Whisky and bourbon continue to dominate bar shelves and cocktail menus around DC, all the more so as the brisk temperatures roll in and the nights become longer. The sweet, nutty and woody notes of a well-made Old Fashioned cut through even the stiffest of fall gales. Yet for all of DC’s growing interest in and curiosity toward brown spirits, the city is still warming up to cocktails made with Scotch whisky – arguably the most well-revered style in the family.
For one, Scotch (referring to whisky made across Scotland) is often seen as a high-quality liquor that shouldn’t be mixed or diluted with other spirits or ingredients.
“While Scotch has been around forever and is one of the most beloved spirits in the world, it’s known to be by itself,” says Chris Mendenhall, lead mixologist at Quadrant Bar in DC’s West End.
He says he’s only used Scotch whiskies in a handful of the recipes he’s created for Quadrant, bringing up another reason for the overall lack of Scotch drinks on cocktail lists.
“Scotch is very difficult to work with,” he continues. “It has such a strong character to it.”
This character ranges from the pungent and smoky peat of whiskies from Scotland’s Islay region to sweeter, grassier drams of Speyside. The possibilities are enough to make a drinker’s head spin before ever taking a sip. Placing the spirit in a cocktail requires some additional, careful calculation.
“In an original cocktail, using Scotch is tough,” says Ben Long, general manager of Reliable Tavern in Petworth. “The ingredients need elbows.”
In other words, they need enough of their own “oomph,” or elbow room, to remain distinct without becoming overpowered. Think ingredients like ginger and zippy citruses.
Mendenhall is a fan of the Blood and Sand, a classic drink and a feature on his upcoming cocktail menu. It features Scotch, sweet vermouth, cherry brandy and freshly-squeezed orange juice, resulting in a flavor profile that softens up some of the spirit’s harsh edges.
Classic Scotch cocktails are also a favorite at Reliable Tavern, where bartenders guide guests through cocktail orders by asking about preferences in spirits and flavors. Long calls it an Omakase-style experience, borrowing the term from the world of Japanese sushi tasting counters where the chefs take the lead in guiding diners.
=====
• Problems to work on:
1 - Reproduce the section of the Scotch cocktail article that begins at the words "In other words, they" and stops after "spirit’s harsh edges.".
2 - Summarize the article on Scotch cocktails in DC in two sentences.
3 - Write the next part of the article on Scotch cocktails in DC, picking up after its final sentence.

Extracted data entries
=====
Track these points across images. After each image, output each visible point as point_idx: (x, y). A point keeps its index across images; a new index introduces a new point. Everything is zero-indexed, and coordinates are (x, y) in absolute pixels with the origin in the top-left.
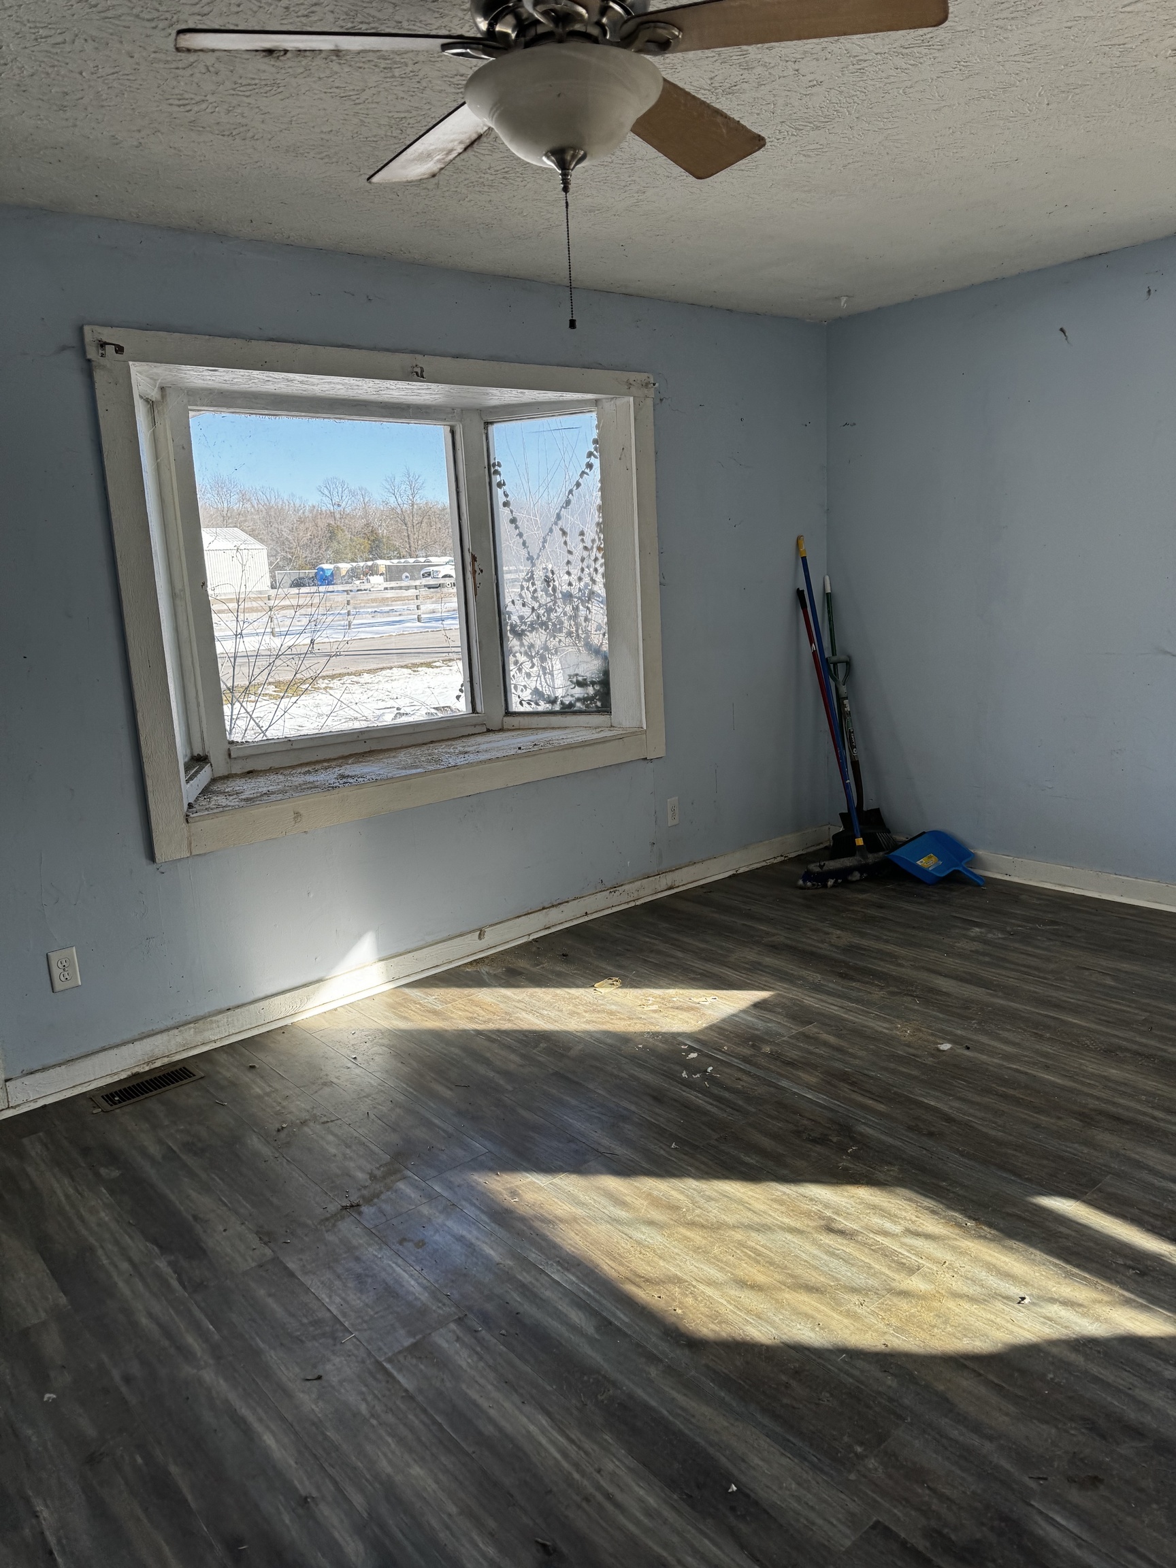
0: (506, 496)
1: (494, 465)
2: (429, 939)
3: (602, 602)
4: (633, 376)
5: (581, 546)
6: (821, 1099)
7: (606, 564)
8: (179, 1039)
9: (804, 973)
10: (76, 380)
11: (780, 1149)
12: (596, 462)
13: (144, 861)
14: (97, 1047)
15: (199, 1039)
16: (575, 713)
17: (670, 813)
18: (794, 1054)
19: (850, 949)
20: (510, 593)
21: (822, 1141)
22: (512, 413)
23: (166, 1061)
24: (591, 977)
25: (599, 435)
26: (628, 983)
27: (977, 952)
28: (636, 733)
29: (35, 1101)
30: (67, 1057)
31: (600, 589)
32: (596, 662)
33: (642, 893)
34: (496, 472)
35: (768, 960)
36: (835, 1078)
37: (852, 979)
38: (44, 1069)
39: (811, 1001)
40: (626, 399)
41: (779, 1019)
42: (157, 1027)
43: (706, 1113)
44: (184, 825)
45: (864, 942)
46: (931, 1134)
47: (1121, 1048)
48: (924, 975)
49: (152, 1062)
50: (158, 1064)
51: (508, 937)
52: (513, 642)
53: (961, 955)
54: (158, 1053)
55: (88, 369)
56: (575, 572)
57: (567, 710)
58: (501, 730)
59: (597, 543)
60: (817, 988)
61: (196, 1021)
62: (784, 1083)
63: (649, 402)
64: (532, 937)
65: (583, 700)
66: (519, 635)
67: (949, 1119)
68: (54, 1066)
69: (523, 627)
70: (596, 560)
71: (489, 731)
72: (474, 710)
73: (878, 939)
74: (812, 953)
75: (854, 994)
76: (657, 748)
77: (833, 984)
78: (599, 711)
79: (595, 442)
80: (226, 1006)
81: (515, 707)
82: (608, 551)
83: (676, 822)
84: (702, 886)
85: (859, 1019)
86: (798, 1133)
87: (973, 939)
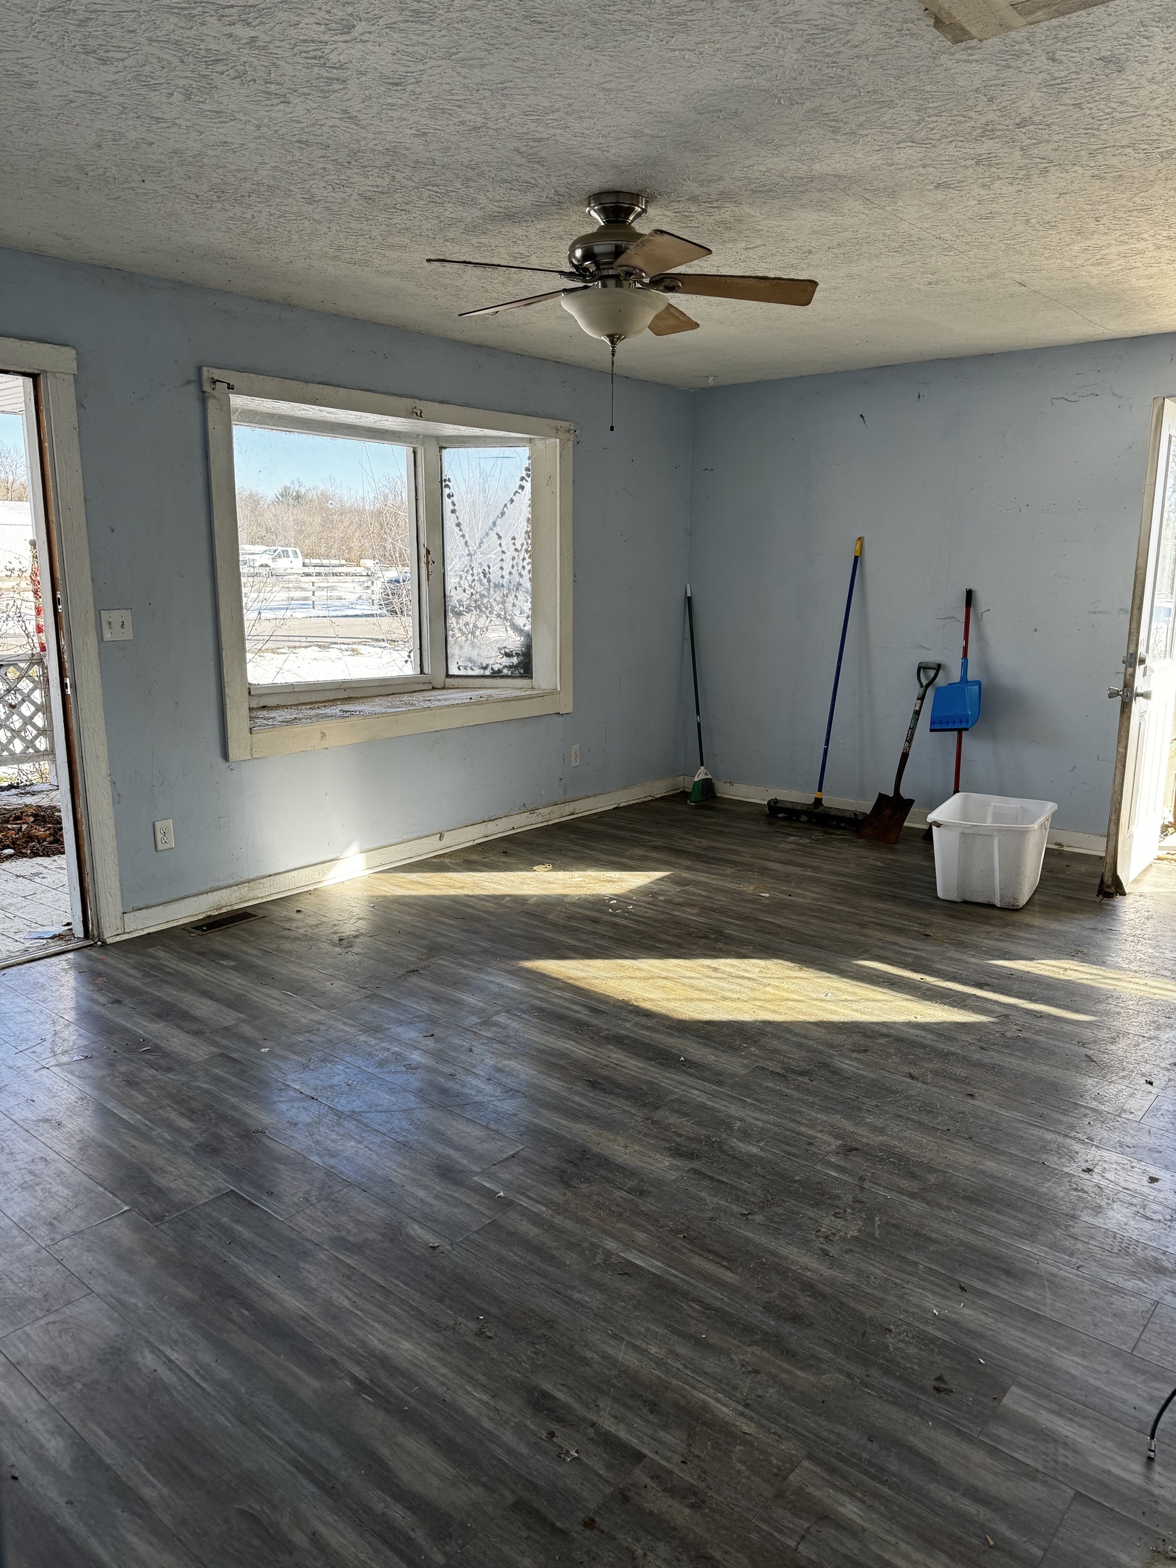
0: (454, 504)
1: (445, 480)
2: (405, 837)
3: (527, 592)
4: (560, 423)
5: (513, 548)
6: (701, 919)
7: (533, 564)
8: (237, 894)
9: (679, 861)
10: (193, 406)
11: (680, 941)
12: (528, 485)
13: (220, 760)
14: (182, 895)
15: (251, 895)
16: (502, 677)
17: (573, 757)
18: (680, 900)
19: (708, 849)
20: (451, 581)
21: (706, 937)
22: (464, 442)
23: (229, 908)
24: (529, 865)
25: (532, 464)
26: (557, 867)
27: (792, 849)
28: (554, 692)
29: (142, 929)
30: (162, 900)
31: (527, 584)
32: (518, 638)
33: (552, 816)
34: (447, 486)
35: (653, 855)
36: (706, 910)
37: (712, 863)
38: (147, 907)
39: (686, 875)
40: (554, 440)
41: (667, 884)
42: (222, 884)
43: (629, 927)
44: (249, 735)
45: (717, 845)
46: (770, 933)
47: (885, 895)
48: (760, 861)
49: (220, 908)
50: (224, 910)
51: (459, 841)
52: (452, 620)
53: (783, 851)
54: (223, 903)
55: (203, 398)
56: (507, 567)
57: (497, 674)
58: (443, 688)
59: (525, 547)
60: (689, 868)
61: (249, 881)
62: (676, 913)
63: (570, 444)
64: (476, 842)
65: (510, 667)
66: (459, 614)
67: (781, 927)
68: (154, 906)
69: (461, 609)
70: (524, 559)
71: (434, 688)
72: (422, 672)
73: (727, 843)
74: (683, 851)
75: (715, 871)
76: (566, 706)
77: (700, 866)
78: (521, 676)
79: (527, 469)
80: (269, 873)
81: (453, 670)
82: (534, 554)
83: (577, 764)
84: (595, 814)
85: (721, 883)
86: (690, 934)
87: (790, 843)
=====
• Answer section:
1 -
In other words, they need enough of their own “oomph,” or elbow room, to remain distinct without becoming overpowered. Think ingredients like ginger and zippy citruses.
Mendenhall is a fan of the Blood and Sand, a classic drink and a feature on his upcoming cocktail menu. It features Scotch, sweet vermouth, cherry brandy and freshly-squeezed orange juice, resulting in a flavor profile that softens up some of the spirit’s harsh edges.

2 - DC is still warming up to Scotch cocktails, partly because Scotch is seen as a high-quality spirit that shouldn't be mixed and partly because its strong character makes it difficult to work with, so it needs partners with "elbows" like ginger and zippy citrus. Even so, classic Scotch cocktails are favored at Quadrant Bar, whose lead mixologist likes the Blood and Sand, and at Reliable Tavern, where bartenders guide guests in an Omakase-style way.

3 -
Long says he and his staff usually tend to gravitate toward classics and riffs of tried-and-true recipes rather than going for original creation, a technique that’s especially useful when dealing with Scotch.
His suggestions for go-to Scotch drinks vary from the citrusy Penicillin with lemon juice and simple syrup to a twist on a stirred drink like an Old Fashioned or a Manhattan. He also recommends a drink called The Short Walk Home made with a dash of honey, a dash of Benedictine liqueur, Scotch, bitters and an orange twist.
That’s not to say that Scotch has no place in unique creations. At downtown’s Rare Steakhouse, bar manager Chelsea Wood happened upon the tasty Smoke Signal cocktail after quickly whipping something together for a happy hour regular who asked for something that was both smoky and smooth. The boozy drink features a rinse of Laphroaig whisky, Eagle Rare bourbon, honey and orange bitters.
“It’s one of my favorite cocktails that we made for the menu,” Wood says. “You’re not assaulting the palate with a really smoky, peaty Scotch.”
Offsetting that bold flavor is key when it comes to acquainting guests with a spirit that many are still dipping their toe into.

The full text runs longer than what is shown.